*Objectif*
Poursuivez l'article sur la pénurie de carburant à Bamako après sa dernière phrase.

*Extrait cité*
Depuis bientôt un mois, la capitale Bamako vie une pénurie de carburant sans précédent. Une pénurie causée par la multiplication des attaques terroristes sur les principales voies d’approvisionnement. Conséquences : le pays tourne au ralenti.

Tous les secteurs d’activités sont impactés. Le gouvernement a dû fermer les salles de classes pour une durée de deux semaines le temps de trouver une solution à cette crise du carburant.

Si cette mesure a été saluée par les parents d’élèves, les enseignants et les responsables de l’école, le gouvernement a pris d’autres mesures pour permettre d’atténuer les conséquences de cette pénurie.

La mise sur les trajet principaux des différentes communes de cars pour faciliter les déplacements des citoyens en fait partie. Une mesures qui, si elle ne résoud pas totalement le problème est considérée comme une bouffée d’oxygène par les usagers.

*Données enregistrées*
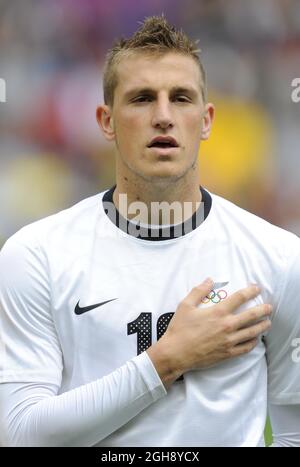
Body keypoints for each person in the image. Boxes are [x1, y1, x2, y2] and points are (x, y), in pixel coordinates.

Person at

*Corrigé*
« Avec la pénurie, le prix du transport des sotrama s’est envolé. Déjà qu’il est difficile d’en avoir, les seules sur les trajets taxaient exagérément les clients que nous sommes. Ces bus sont une très bonnes choses pour nous » se réjouit un bénéficiaire de cette mesure.

Tout comme lui, ils sont des centaines à saluer cette décision du ministère des transports et souhaitent pour beaucoup qu’elle se pérennise au-delà de cette période crise.

« Avec les cars, il y a moins d’accidents, les places sont confortables toutes choses que ne garantissent pas les sotramas » dit Issa pour expliquer sa volonté de voir la mesure perdurer.

Une autre décision prise par les autorités est celle de désigner des stations spécifiques où peuvent se ravitailler les policiers et les militaires. Une autre décision saluée car, depuis le début de la crise, le reproche des populations à l’endroit des forces de l’ordre et de défenses qui selon elles « semaient le désordre » était repris en échos.

En les éloignant des autres stations, cela permet aux citoyens de ne plus subir leur diktat et surtout de préserver le respect dû aux forces de l’ordre et de défenses.

Une autre décision et non des moindres, prise il y a moins de 48 heures et de faire tourner les stations 24h/24, 7 j/7. Une décision qui aura le mérite de désengorger les abords des artères, de mettre fin au files d’attentes qui s’étendent souvent sur plus de deux kilomètres.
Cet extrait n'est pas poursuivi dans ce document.